Efficacy of lactic acid against Listeria monocytogenes attached to poultry skin during refrigerated storage

AIMS: The aim of this study was to evaluate the effect of lactic acid washing on the growth of Listeria monocytogenes on poultry legs stored at 4 degrees C for 7 days. METHODS AND RESULTS: Fresh inoculated chicken legs were dipped into either a 0.11, 0.22 mol l(-1) or 0.55 mol l(-1) lactic acid solution for 5 min or distilled water (control). Surface pH values, sensorial characteristics and L. monocytogenes, mesophiles and pychrotrophs counts were evaluated after treatment (day 0) and after 1, 3, 5 and 7 days of storage at 4 degrees C. Legs washed with 0.55 mol l(-1) lactic acid for 5 min showed a significant (P < 0.05) inhibitory effect on L. monocytogenes compared with control legs, being about 1.74 log units lower in the first ones than in control legs after 7 days of storage.
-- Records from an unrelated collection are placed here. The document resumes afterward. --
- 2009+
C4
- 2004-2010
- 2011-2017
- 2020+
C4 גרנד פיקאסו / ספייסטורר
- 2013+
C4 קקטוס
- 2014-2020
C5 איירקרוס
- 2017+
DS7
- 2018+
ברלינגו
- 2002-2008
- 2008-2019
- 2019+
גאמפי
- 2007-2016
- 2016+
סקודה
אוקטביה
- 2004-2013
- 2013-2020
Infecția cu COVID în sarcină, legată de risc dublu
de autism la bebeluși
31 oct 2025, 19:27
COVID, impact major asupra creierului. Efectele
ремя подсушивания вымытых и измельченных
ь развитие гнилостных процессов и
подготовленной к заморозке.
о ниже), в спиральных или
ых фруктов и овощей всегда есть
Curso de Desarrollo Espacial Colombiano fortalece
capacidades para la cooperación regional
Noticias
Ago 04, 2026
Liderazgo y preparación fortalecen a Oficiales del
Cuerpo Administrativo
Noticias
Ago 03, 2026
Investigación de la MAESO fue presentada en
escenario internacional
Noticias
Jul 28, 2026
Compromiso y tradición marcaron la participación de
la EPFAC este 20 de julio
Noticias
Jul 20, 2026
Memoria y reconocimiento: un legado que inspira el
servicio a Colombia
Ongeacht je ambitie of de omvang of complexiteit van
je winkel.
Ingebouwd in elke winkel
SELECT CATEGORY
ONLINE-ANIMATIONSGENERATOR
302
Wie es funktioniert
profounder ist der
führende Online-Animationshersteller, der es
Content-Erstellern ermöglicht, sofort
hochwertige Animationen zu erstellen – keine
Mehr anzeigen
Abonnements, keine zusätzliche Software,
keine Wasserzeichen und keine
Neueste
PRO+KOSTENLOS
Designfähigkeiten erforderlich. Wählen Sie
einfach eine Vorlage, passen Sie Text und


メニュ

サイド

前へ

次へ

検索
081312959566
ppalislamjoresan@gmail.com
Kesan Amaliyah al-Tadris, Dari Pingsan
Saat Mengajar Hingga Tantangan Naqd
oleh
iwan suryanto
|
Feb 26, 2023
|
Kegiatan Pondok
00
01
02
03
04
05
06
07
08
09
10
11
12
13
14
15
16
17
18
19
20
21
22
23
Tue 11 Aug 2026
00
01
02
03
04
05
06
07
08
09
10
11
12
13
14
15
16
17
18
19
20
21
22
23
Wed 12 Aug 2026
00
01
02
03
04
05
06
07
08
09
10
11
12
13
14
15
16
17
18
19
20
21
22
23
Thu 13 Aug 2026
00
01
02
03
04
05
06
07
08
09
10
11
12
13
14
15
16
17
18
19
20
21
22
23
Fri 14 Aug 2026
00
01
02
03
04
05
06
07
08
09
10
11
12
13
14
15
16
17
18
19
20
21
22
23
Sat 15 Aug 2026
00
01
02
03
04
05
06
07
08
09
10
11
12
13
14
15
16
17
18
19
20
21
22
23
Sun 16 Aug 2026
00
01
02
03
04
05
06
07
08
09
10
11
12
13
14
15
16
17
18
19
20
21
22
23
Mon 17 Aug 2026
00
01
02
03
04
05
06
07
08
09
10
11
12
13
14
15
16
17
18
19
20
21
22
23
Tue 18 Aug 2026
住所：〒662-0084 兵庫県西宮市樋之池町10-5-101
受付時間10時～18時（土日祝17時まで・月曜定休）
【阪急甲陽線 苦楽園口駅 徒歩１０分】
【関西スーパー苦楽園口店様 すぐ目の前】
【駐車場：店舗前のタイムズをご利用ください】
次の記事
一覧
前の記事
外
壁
Sensory quality was not adversely affected by lactic acid, with the exception of colour. CONCLUSIONS: Treatments with 0.55 mol l(-1) lactic acid reduced bacterial growth and preserved reasonable sensorial quality after storage at 4 degrees C for 7 days. However, it was observed a reduction in the colour score within 1 day post-treatment with 0.55 mol l(-1) lactic. SIGNIFICANCE AND IMPACT OF THE STUDY: This study demonstrates that, while lactic acid did reduce populations of L. monocytogenes on poultry, it did not completely inactivate the pathogen. The application of lactic acid may be used as an additional hurdle contributing to extend the shelf-life of raw poultry.